Why does Windows swallow exceptions during WM_CLOSE

Question

While trying to figure out why an app I'm working on wouldn't close I realized it was throwing an exception in its WM_CLOSE handler. However instead of the app crashing (as it should), the exception gets silently ignored.

To make sure there wasn't something else going on, I created a new C++ Win32 app in Visual Studio and added this:

case WM_CLOSE:
    (*(int*)NULL) = 0;
    break;

Same thing: no crash, just a first chance exception in the debug log. If I add the same code to a WM_COMMAND handler it crashes as expected.

So I'm curious: what's so special about WM_CLOSE that Windows deems exceptions thrown by it should be swallowed?

(BTW: this is on Windows 7 x64, running x86 program)

Answer 1

That exceptions be swallowed by a WindowProc on Win 64 is expected behavior. (See docs.)

Also see the better explanations on Paul Betts' blog, especially his note

How come this doesn’t happen all the time?

Here’s why this seems to happen only on certain window messages – remember that window messages can originate from different sources, anyone(*) can queue a message to a window.
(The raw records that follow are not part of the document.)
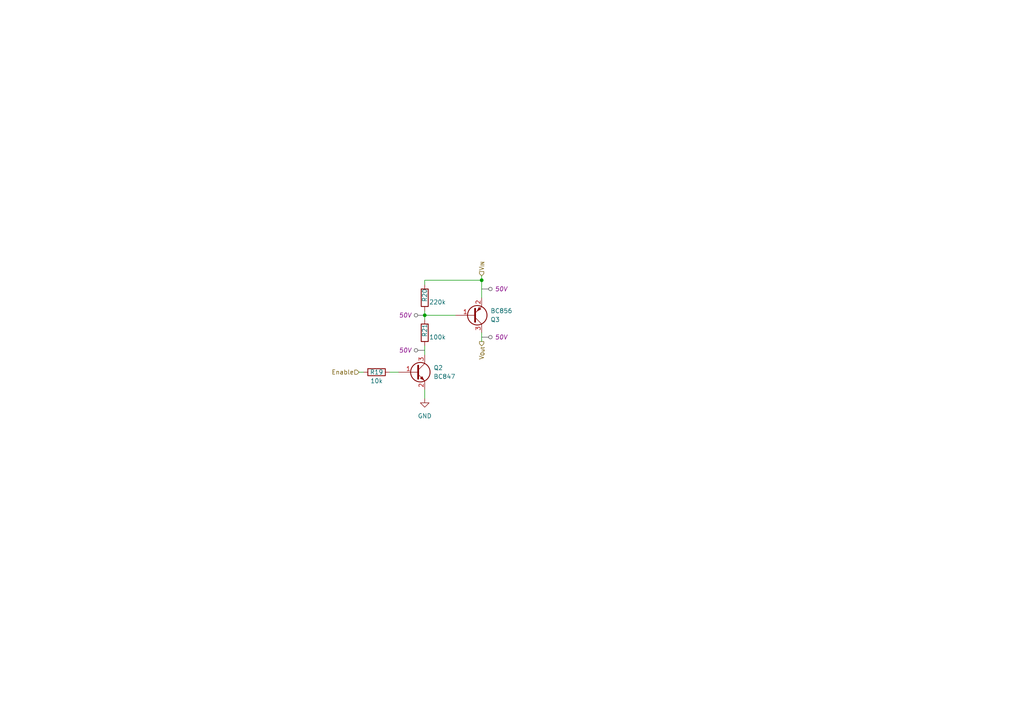
<source format=kicad_sch>
(kicad_sch
	(version 20231120)
	(generator "eeschema")
	(generator_version "8.0")
	(uuid "4bd047c0-7f21-4ee2-8a97-2599d914f9f2")
	(paper "A4")
	
	(junction
		(at 123.19 91.44)
		(diameter 0)
		(color 0 0 0 0)
		(uuid "6f18a861-d8ee-42f5-af15-ae744dc14009")
	)
	(junction
		(at 139.7 81.28)
		(diameter 0)
		(color 0 0 0 0)
		(uuid "8534169f-6990-4f4d-b0d7-e2cdcf52d485")
	)
	(wire
		(pts
			(xy 104.14 107.95) (xy 105.41 107.95)
		)
		(stroke
			(width 0)
			(type default)
		)
		(uuid "085fc6d6-85e9-4884-86ba-c8ae1ed300c0")
	)
	(wire
		(pts
			(xy 139.7 80.01) (xy 139.7 81.28)
		)
		(stroke
			(width 0)
			(type default)
		)
		(uuid "09c78379-3634-4e30-8a2b-ff6747df0b57")
	)
	(wire
		(pts
			(xy 113.03 107.95) (xy 115.57 107.95)
		)
		(stroke
			(width 0)
			(type default)
		)
		(uuid "12198eed-5a9c-41cf-ad9b-da8e85381310")
	)
	(wire
		(pts
			(xy 123.19 91.44) (xy 132.08 91.44)
		)
		(stroke
			(width 0)
			(type default)
		)
		(uuid "15ad667e-a8ce-4007-850a-5eb6027cc95c")
	)
	(wire
		(pts
			(xy 123.19 81.28) (xy 139.7 81.28)
		)
		(stroke
			(width 0)
			(type default)
		)
		(uuid "1cd81aa3-b0a9-49fd-8060-b7910e5db845")
	)
	(wire
		(pts
			(xy 123.19 91.44) (xy 123.19 92.71)
		)
		(stroke
			(width 0)
			(type default)
		)
		(uuid "1cdd33a4-de38-4e60-add7-94e9f65ab7b2")
	)
	(wire
		(pts
			(xy 123.19 113.03) (xy 123.19 115.57)
		)
		(stroke
			(width 0)
			(type default)
		)
		(uuid "2eeab862-8004-4a84-a31a-32d1eb8afc09")
	)
	(wire
		(pts
			(xy 123.19 100.33) (xy 123.19 102.87)
		)
		(stroke
			(width 0)
			(type default)
		)
		(uuid "87600551-2762-4551-b3ab-a8e0cb1a1f83")
	)
	(wire
		(pts
			(xy 123.19 81.28) (xy 123.19 82.55)
		)
		(stroke
			(width 0)
			(type default)
		)
		(uuid "b00fdd6a-90fc-4b30-9efb-b0c2555be85d")
	)
	(wire
		(pts
			(xy 123.19 90.17) (xy 123.19 91.44)
		)
		(stroke
			(width 0)
			(type default)
		)
		(uuid "b26e4b44-f0c3-4acb-84d2-0ab687649b0d")
	)
	(wire
		(pts
			(xy 139.7 96.52) (xy 139.7 99.06)
		)
		(stroke
			(width 0)
			(type default)
		)
		(uuid "e1970fbd-d64e-4077-841a-06af1a4810dc")
	)
	(wire
		(pts
			(xy 139.7 81.28) (xy 139.7 86.36)
		)
		(stroke
			(width 0)
			(type default)
		)
		(uuid "f1c3df42-658c-46b9-b10a-ccf1199fc4f0")
	)
	(hierarchical_label "Enable"
		(shape input)
		(at 104.14 107.95 180)
		(fields_autoplaced yes)
		(effects
			(font
				(size 1.27 1.27)
			)
			(justify right)
		)
		(uuid "1f0c583f-e757-4fd8-8ec0-e568bc102d82")
	)
	(hierarchical_label "V_{IN}"
		(shape input)
		(at 139.7 80.01 90)
		(fields_autoplaced yes)
		(effects
			(font
				(size 1.27 1.27)
			)
			(justify left)
		)
		(uuid "505adce3-7877-43b6-a56f-1b9588d0ebc7")
	)
	(hierarchical_label "V_{Out}"
		(shape output)
		(at 139.7 99.06 270)
		(fields_autoplaced yes)
		(effects
			(font
				(size 1.27 1.27)
			)
			(justify right)
		)
		(uuid "e4947471-f678-48b0-818d-88430f511b7b")
	)
	(netclass_flag ""
		(length 2.54)
		(shape round)
		(at 139.7 83.82 270)
		(effects
			(font
				(size 1.27 1.27)
			)
			(justify right bottom)
		)
		(uuid "50c1ab25-71c7-472d-afb7-9ec4cc48dfae")
		(property "Netclass" "50V"
			(at 143.51 83.82 0)
			(effects
				(font
					(size 1.27 1.27)
					(italic yes)
				)
				(justify left)
			)
		)
	)
	(netclass_flag ""
		(length 2.54)
		(shape round)
		(at 123.19 91.44 90)
		(effects
			(font
				(size 1.27 1.27)
			)
			(justify left bottom)
		)
		(uuid "63e43a58-8fb0-4fde-b6e0-7f0368f68c84")
		(property "Netclass" "50V"
			(at 119.38 91.44 0)
			(effects
				(font
					(size 1.27 1.27)
					(italic yes)
				)
				(justify right)
			)
		)
	)
	(netclass_flag ""
		(length 2.54)
		(shape round)
		(at 123.19 101.6 90)
		(effects
			(font
				(size 1.27 1.27)
			)
			(justify left bottom)
		)
		(uuid "85991002-fe37-4fde-a564-ae1dcb1b14de")
		(property "Netclass" "50V"
			(at 119.38 101.6 0)
			(effects
				(font
					(size 1.27 1.27)
					(italic yes)
				)
				(justify right)
			)
		)
	)
	(netclass_flag ""
		(length 2.54)
		(shape round)
		(at 139.7 97.79 270)
		(effects
			(font
				(size 1.27 1.27)
			)
			(justify right bottom)
		)
		(uuid "a44e8c6e-efa0-4ccb-ac3e-0ccde2c95bed")
		(property "Netclass" "50V"
			(at 143.51 97.79 0)
			(effects
				(font
					(size 1.27 1.27)
					(italic yes)
				)
				(justify left)
			)
		)
	)
	(symbol
		(lib_id "Device:R")
		(at 123.19 86.36 0)
		(unit 1)
		(exclude_from_sim no)
		(in_bom yes)
		(on_board yes)
		(dnp no)
		(uuid "6ec09233-4256-4da4-afd4-ce3aeeabaeec")
		(property "Reference" "R20"
			(at 123.19 87.63 90)
			(effects
				(font
					(size 1.27 1.27)
				)
				(justify left)
			)
		)
		(property "Value" "220k"
			(at 124.46 87.63 0)
			(effects
				(font
					(size 1.27 1.27)
				)
				(justify left)
			)
		)
		(property "Footprint" "Resistor_SMD:R_0603_1608Metric_Pad0.98x0.95mm_HandSolder"
			(at 121.412 86.36 90)
			(effects
				(font
					(size 1.27 1.27)
				)
				(hide yes)
			)
		)
		(property "Datasheet" "~"
			(at 123.19 86.36 0)
			(effects
				(font
					(size 1.27 1.27)
				)
				(hide yes)
			)
		)
		(property "Description" "Resistor"
			(at 123.19 86.36 0)
			(effects
				(font
					(size 1.27 1.27)
				)
				(hide yes)
			)
		)
		(pin "2"
			(uuid "2ecb8724-48a7-4dfa-bc9a-c21c7b672964")
		)
		(pin "1"
			(uuid "d632f385-68ae-43eb-8b18-44f7df91b112")
		)
		(instances
			(project "vfd-clock"
				(path "/9acf7c96-4cba-4385-b538-330794fa905a/78450407-d188-43d3-96c8-9504fdc8fc86"
					(reference "R20")
					(unit 1)
				)
				(path "/9acf7c96-4cba-4385-b538-330794fa905a/f2e264c0-4702-40d2-9319-769266964fe3"
					(reference "R23")
					(unit 1)
				)
				(path "/9acf7c96-4cba-4385-b538-330794fa905a/7b5ce5ea-69bf-4725-a39e-0892903b91fd"
					(reference "R26")
					(unit 1)
				)
				(path "/9acf7c96-4cba-4385-b538-330794fa905a/e4931a44-739d-48df-8672-c4f9c084bdb4"
					(reference "R29")
					(unit 1)
				)
				(path "/9acf7c96-4cba-4385-b538-330794fa905a/cae5650a-d8ae-4bbc-be00-e09e0b20edf1"
					(reference "R32")
					(unit 1)
				)
				(path "/9acf7c96-4cba-4385-b538-330794fa905a/bc76f129-640e-4e25-8a5f-d42b3960238f"
					(reference "R35")
					(unit 1)
				)
				(path "/9acf7c96-4cba-4385-b538-330794fa905a/e29ece96-0edc-4d6c-b1f7-730433d9b9ab"
					(reference "R38")
					(unit 1)
				)
			)
		)
	)
	(symbol
		(lib_id "Device:R")
		(at 123.19 96.52 0)
		(unit 1)
		(exclude_from_sim no)
		(in_bom yes)
		(on_board yes)
		(dnp no)
		(uuid "7a362aa6-ec83-4c88-a0a9-e0cb33298d9a")
		(property "Reference" "R21"
			(at 123.19 97.79 90)
			(effects
				(font
					(size 1.27 1.27)
				)
				(justify left)
			)
		)
		(property "Value" "100k"
			(at 124.46 97.79 0)
			(effects
				(font
					(size 1.27 1.27)
				)
				(justify left)
			)
		)
		(property "Footprint" "Resistor_SMD:R_0603_1608Metric_Pad0.98x0.95mm_HandSolder"
			(at 121.412 96.52 90)
			(effects
				(font
					(size 1.27 1.27)
				)
				(hide yes)
			)
		)
		(property "Datasheet" "~"
			(at 123.19 96.52 0)
			(effects
				(font
					(size 1.27 1.27)
				)
				(hide yes)
			)
		)
		(property "Description" "Resistor"
			(at 123.19 96.52 0)
			(effects
				(font
					(size 1.27 1.27)
				)
				(hide yes)
			)
		)
		(pin "2"
			(uuid "5a0e9ded-5967-45cd-8fb3-c6e4da899fc1")
		)
		(pin "1"
			(uuid "f40e508e-d0c3-49c5-a06f-3950fc600cc3")
		)
		(instances
			(project "vfd-clock"
				(path "/9acf7c96-4cba-4385-b538-330794fa905a/78450407-d188-43d3-96c8-9504fdc8fc86"
					(reference "R21")
					(unit 1)
				)
				(path "/9acf7c96-4cba-4385-b538-330794fa905a/f2e264c0-4702-40d2-9319-769266964fe3"
					(reference "R24")
					(unit 1)
				)
				(path "/9acf7c96-4cba-4385-b538-330794fa905a/7b5ce5ea-69bf-4725-a39e-0892903b91fd"
					(reference "R27")
					(unit 1)
				)
				(path "/9acf7c96-4cba-4385-b538-330794fa905a/e4931a44-739d-48df-8672-c4f9c084bdb4"
					(reference "R30")
					(unit 1)
				)
				(path "/9acf7c96-4cba-4385-b538-330794fa905a/cae5650a-d8ae-4bbc-be00-e09e0b20edf1"
					(reference "R33")
					(unit 1)
				)
				(path "/9acf7c96-4cba-4385-b538-330794fa905a/bc76f129-640e-4e25-8a5f-d42b3960238f"
					(reference "R36")
					(unit 1)
				)
				(path "/9acf7c96-4cba-4385-b538-330794fa905a/e29ece96-0edc-4d6c-b1f7-730433d9b9ab"
					(reference "R39")
					(unit 1)
				)
			)
		)
	)
	(symbol
		(lib_id "Transistor_BJT:BC856")
		(at 137.16 91.44 0)
		(mirror x)
		(unit 1)
		(exclude_from_sim no)
		(in_bom yes)
		(on_board yes)
		(dnp no)
		(uuid "84b24801-fe73-4264-869f-0f917baef325")
		(property "Reference" "Q3"
			(at 142.24 92.7101 0)
			(effects
				(font
					(size 1.27 1.27)
				)
				(justify left)
			)
		)
		(property "Value" "BC856"
			(at 142.24 90.1701 0)
			(effects
				(font
					(size 1.27 1.27)
				)
				(justify left)
			)
		)
		(property "Footprint" "Package_TO_SOT_SMD:SOT-23"
			(at 142.24 89.535 0)
			(effects
				(font
					(size 1.27 1.27)
					(italic yes)
				)
				(justify left)
				(hide yes)
			)
		)
		(property "Datasheet" "https://www.onsemi.com/pub/Collateral/BC860-D.pdf"
			(at 137.16 91.44 0)
			(effects
				(font
					(size 1.27 1.27)
				)
				(justify left)
				(hide yes)
			)
		)
		(property "Description" "0.1A Ic, 65V Vce, PNP Transistor, SOT-23"
			(at 137.16 91.44 0)
			(effects
				(font
					(size 1.27 1.27)
				)
				(hide yes)
			)
		)
		(pin "2"
			(uuid "7d063161-8aad-4ce6-96e4-937f7255b2aa")
		)
		(pin "3"
			(uuid "513657f3-f9cd-4ac6-980d-dde028788f9e")
		)
		(pin "1"
			(uuid "1a2f1f55-8715-49b6-8270-8d04ac1429ad")
		)
		(instances
			(project "vfd-clock"
				(path "/9acf7c96-4cba-4385-b538-330794fa905a/78450407-d188-43d3-96c8-9504fdc8fc86"
					(reference "Q3")
					(unit 1)
				)
				(path "/9acf7c96-4cba-4385-b538-330794fa905a/f2e264c0-4702-40d2-9319-769266964fe3"
					(reference "Q5")
					(unit 1)
				)
				(path "/9acf7c96-4cba-4385-b538-330794fa905a/7b5ce5ea-69bf-4725-a39e-0892903b91fd"
					(reference "Q7")
					(unit 1)
				)
				(path "/9acf7c96-4cba-4385-b538-330794fa905a/e4931a44-739d-48df-8672-c4f9c084bdb4"
					(reference "Q9")
					(unit 1)
				)
				(path "/9acf7c96-4cba-4385-b538-330794fa905a/cae5650a-d8ae-4bbc-be00-e09e0b20edf1"
					(reference "Q11")
					(unit 1)
				)
				(path "/9acf7c96-4cba-4385-b538-330794fa905a/bc76f129-640e-4e25-8a5f-d42b3960238f"
					(reference "Q13")
					(unit 1)
				)
				(path "/9acf7c96-4cba-4385-b538-330794fa905a/e29ece96-0edc-4d6c-b1f7-730433d9b9ab"
					(reference "Q15")
					(unit 1)
				)
			)
		)
	)
	(symbol
		(lib_id "Transistor_BJT:BC847")
		(at 120.65 107.95 0)
		(unit 1)
		(exclude_from_sim no)
		(in_bom yes)
		(on_board yes)
		(dnp no)
		(fields_autoplaced yes)
		(uuid "89902f17-5cda-4285-ad1a-cfdd9e87fe66")
		(property "Reference" "Q2"
			(at 125.73 106.6799 0)
			(effects
				(font
					(size 1.27 1.27)
				)
				(justify left)
			)
		)
		(property "Value" "BC847"
			(at 125.73 109.2199 0)
			(effects
				(font
					(size 1.27 1.27)
				)
				(justify left)
			)
		)
		(property "Footprint" "Package_TO_SOT_SMD:SOT-23"
			(at 125.73 109.855 0)
			(effects
				(font
					(size 1.27 1.27)
					(italic yes)
				)
				(justify left)
				(hide yes)
			)
		)
		(property "Datasheet" "http://www.infineon.com/dgdl/Infineon-BC847SERIES_BC848SERIES_BC849SERIES_BC850SERIES-DS-v01_01-en.pdf?fileId=db3a304314dca389011541d4630a1657"
			(at 120.65 107.95 0)
			(effects
				(font
					(size 1.27 1.27)
				)
				(justify left)
				(hide yes)
			)
		)
		(property "Description" "0.1A Ic, 45V Vce, NPN Transistor, SOT-23"
			(at 120.65 107.95 0)
			(effects
				(font
					(size 1.27 1.27)
				)
				(hide yes)
			)
		)
		(pin "1"
			(uuid "b86b2254-63eb-4dbd-b29b-2397651966cf")
		)
		(pin "3"
			(uuid "b5ae31ab-7574-4e39-bff3-fbe1b956b915")
		)
		(pin "2"
			(uuid "6a3716a9-6cd2-4530-b759-5863372fa693")
		)
		(instances
			(project "vfd-clock"
				(path "/9acf7c96-4cba-4385-b538-330794fa905a/78450407-d188-43d3-96c8-9504fdc8fc86"
					(reference "Q2")
					(unit 1)
				)
				(path "/9acf7c96-4cba-4385-b538-330794fa905a/f2e264c0-4702-40d2-9319-769266964fe3"
					(reference "Q4")
					(unit 1)
				)
				(path "/9acf7c96-4cba-4385-b538-330794fa905a/7b5ce5ea-69bf-4725-a39e-0892903b91fd"
					(reference "Q6")
					(unit 1)
				)
				(path "/9acf7c96-4cba-4385-b538-330794fa905a/e4931a44-739d-48df-8672-c4f9c084bdb4"
					(reference "Q8")
					(unit 1)
				)
				(path "/9acf7c96-4cba-4385-b538-330794fa905a/cae5650a-d8ae-4bbc-be00-e09e0b20edf1"
					(reference "Q10")
					(unit 1)
				)
				(path "/9acf7c96-4cba-4385-b538-330794fa905a/bc76f129-640e-4e25-8a5f-d42b3960238f"
					(reference "Q12")
					(unit 1)
				)
				(path "/9acf7c96-4cba-4385-b538-330794fa905a/e29ece96-0edc-4d6c-b1f7-730433d9b9ab"
					(reference "Q14")
					(unit 1)
				)
			)
		)
	)
	(symbol
		(lib_id "Device:R")
		(at 109.22 107.95 90)
		(unit 1)
		(exclude_from_sim no)
		(in_bom yes)
		(on_board yes)
		(dnp no)
		(uuid "baea2099-4d17-4d51-bd96-315c16cafd31")
		(property "Reference" "R19"
			(at 109.22 107.95 90)
			(effects
				(font
					(size 1.27 1.27)
				)
			)
		)
		(property "Value" "10k"
			(at 109.22 110.49 90)
			(effects
				(font
					(size 1.27 1.27)
				)
			)
		)
		(property "Footprint" "Resistor_SMD:R_0603_1608Metric_Pad0.98x0.95mm_HandSolder"
			(at 109.22 109.728 90)
			(effects
				(font
					(size 1.27 1.27)
				)
				(hide yes)
			)
		)
		(property "Datasheet" "~"
			(at 109.22 107.95 0)
			(effects
				(font
					(size 1.27 1.27)
				)
				(hide yes)
			)
		)
		(property "Description" "Resistor"
			(at 109.22 107.95 0)
			(effects
				(font
					(size 1.27 1.27)
				)
				(hide yes)
			)
		)
		(pin "2"
			(uuid "525c0695-3b7d-405f-a08e-833aaaedbfa5")
		)
		(pin "1"
			(uuid "e32b0e98-c412-4823-b581-6170ee217e98")
		)
		(instances
			(project "vfd-clock"
				(path "/9acf7c96-4cba-4385-b538-330794fa905a/78450407-d188-43d3-96c8-9504fdc8fc86"
					(reference "R19")
					(unit 1)
				)
				(path "/9acf7c96-4cba-4385-b538-330794fa905a/f2e264c0-4702-40d2-9319-769266964fe3"
					(reference "R22")
					(unit 1)
				)
				(path "/9acf7c96-4cba-4385-b538-330794fa905a/7b5ce5ea-69bf-4725-a39e-0892903b91fd"
					(reference "R25")
					(unit 1)
				)
				(path "/9acf7c96-4cba-4385-b538-330794fa905a/e4931a44-739d-48df-8672-c4f9c084bdb4"
					(reference "R28")
					(unit 1)
				)
				(path "/9acf7c96-4cba-4385-b538-330794fa905a/cae5650a-d8ae-4bbc-be00-e09e0b20edf1"
					(reference "R31")
					(unit 1)
				)
				(path "/9acf7c96-4cba-4385-b538-330794fa905a/bc76f129-640e-4e25-8a5f-d42b3960238f"
					(reference "R34")
					(unit 1)
				)
				(path "/9acf7c96-4cba-4385-b538-330794fa905a/e29ece96-0edc-4d6c-b1f7-730433d9b9ab"
					(reference "R37")
					(unit 1)
				)
			)
		)
	)
	(symbol
		(lib_id "power:GND")
		(at 123.19 115.57 0)
		(unit 1)
		(exclude_from_sim no)
		(in_bom yes)
		(on_board yes)
		(dnp no)
		(fields_autoplaced yes)
		(uuid "bb3700cd-4bcb-4e41-93d2-4055656fb47a")
		(property "Reference" "#PWR076"
			(at 123.19 121.92 0)
			(effects
				(font
					(size 1.27 1.27)
				)
				(hide yes)
			)
		)
		(property "Value" "GND"
			(at 123.19 120.65 0)
			(effects
				(font
					(size 1.27 1.27)
				)
			)
		)
		(property "Footprint" ""
			(at 123.19 115.57 0)
			(effects
				(font
					(size 1.27 1.27)
				)
				(hide yes)
			)
		)
		(property "Datasheet" ""
			(at 123.19 115.57 0)
			(effects
				(font
					(size 1.27 1.27)
				)
				(hide yes)
			)
		)
		(property "Description" "Power symbol creates a global label with name \"GND\" , ground"
			(at 123.19 115.57 0)
			(effects
				(font
					(size 1.27 1.27)
				)
				(hide yes)
			)
		)
		(pin "1"
			(uuid "a569b212-9ae7-43e5-895d-f560e5e97e97")
		)
		(instances
			(project "vfd-clock"
				(path "/9acf7c96-4cba-4385-b538-330794fa905a/78450407-d188-43d3-96c8-9504fdc8fc86"
					(reference "#PWR076")
					(unit 1)
				)
				(path "/9acf7c96-4cba-4385-b538-330794fa905a/f2e264c0-4702-40d2-9319-769266964fe3"
					(reference "#PWR077")
					(unit 1)
				)
				(path "/9acf7c96-4cba-4385-b538-330794fa905a/7b5ce5ea-69bf-4725-a39e-0892903b91fd"
					(reference "#PWR078")
					(unit 1)
				)
				(path "/9acf7c96-4cba-4385-b538-330794fa905a/e4931a44-739d-48df-8672-c4f9c084bdb4"
					(reference "#PWR079")
					(unit 1)
				)
				(path "/9acf7c96-4cba-4385-b538-330794fa905a/cae5650a-d8ae-4bbc-be00-e09e0b20edf1"
					(reference "#PWR080")
					(unit 1)
				)
				(path "/9acf7c96-4cba-4385-b538-330794fa905a/bc76f129-640e-4e25-8a5f-d42b3960238f"
					(reference "#PWR081")
					(unit 1)
				)
				(path "/9acf7c96-4cba-4385-b538-330794fa905a/e29ece96-0edc-4d6c-b1f7-730433d9b9ab"
					(reference "#PWR082")
					(unit 1)
				)
			)
		)
	)
)
</source>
However, certain window messages are directly sent via win32k.sys (the most notable one being WM_CREATE) as a direct synchronous result of a user-mode call.

seems to shed some light on this question.

Random ASCII also has some good explanation on all this kernel-mode-ex-swallowing behavior:

Failure to stop at all

An equally disturbing problem was introduced some years ago with 64-bit Windows and it causes some crashes to be silently ignored.

Structured exception ... relies on being able to unwind the stack (without or without calling destructors) in order to transfer execution from where an exception occurs to a catch/__except block.

The introduction of 64-bit Windows complicated this. On 64-bit Windows it is impossible to unwind the stack across the kernel boundary. That is, if ... an exception is thrown in the callback that is supposed to be handled on the other side of the kernel boundary, then Windows cannot handle this.

This may seem a bit esoteric and unlikely – writing kernel callbacks seems like a rare activity – but it’s actually quite common. In particular, a WindowProc is a callback, and it is often called by the kernel, ...

And as a bonus: See here on SO on the why.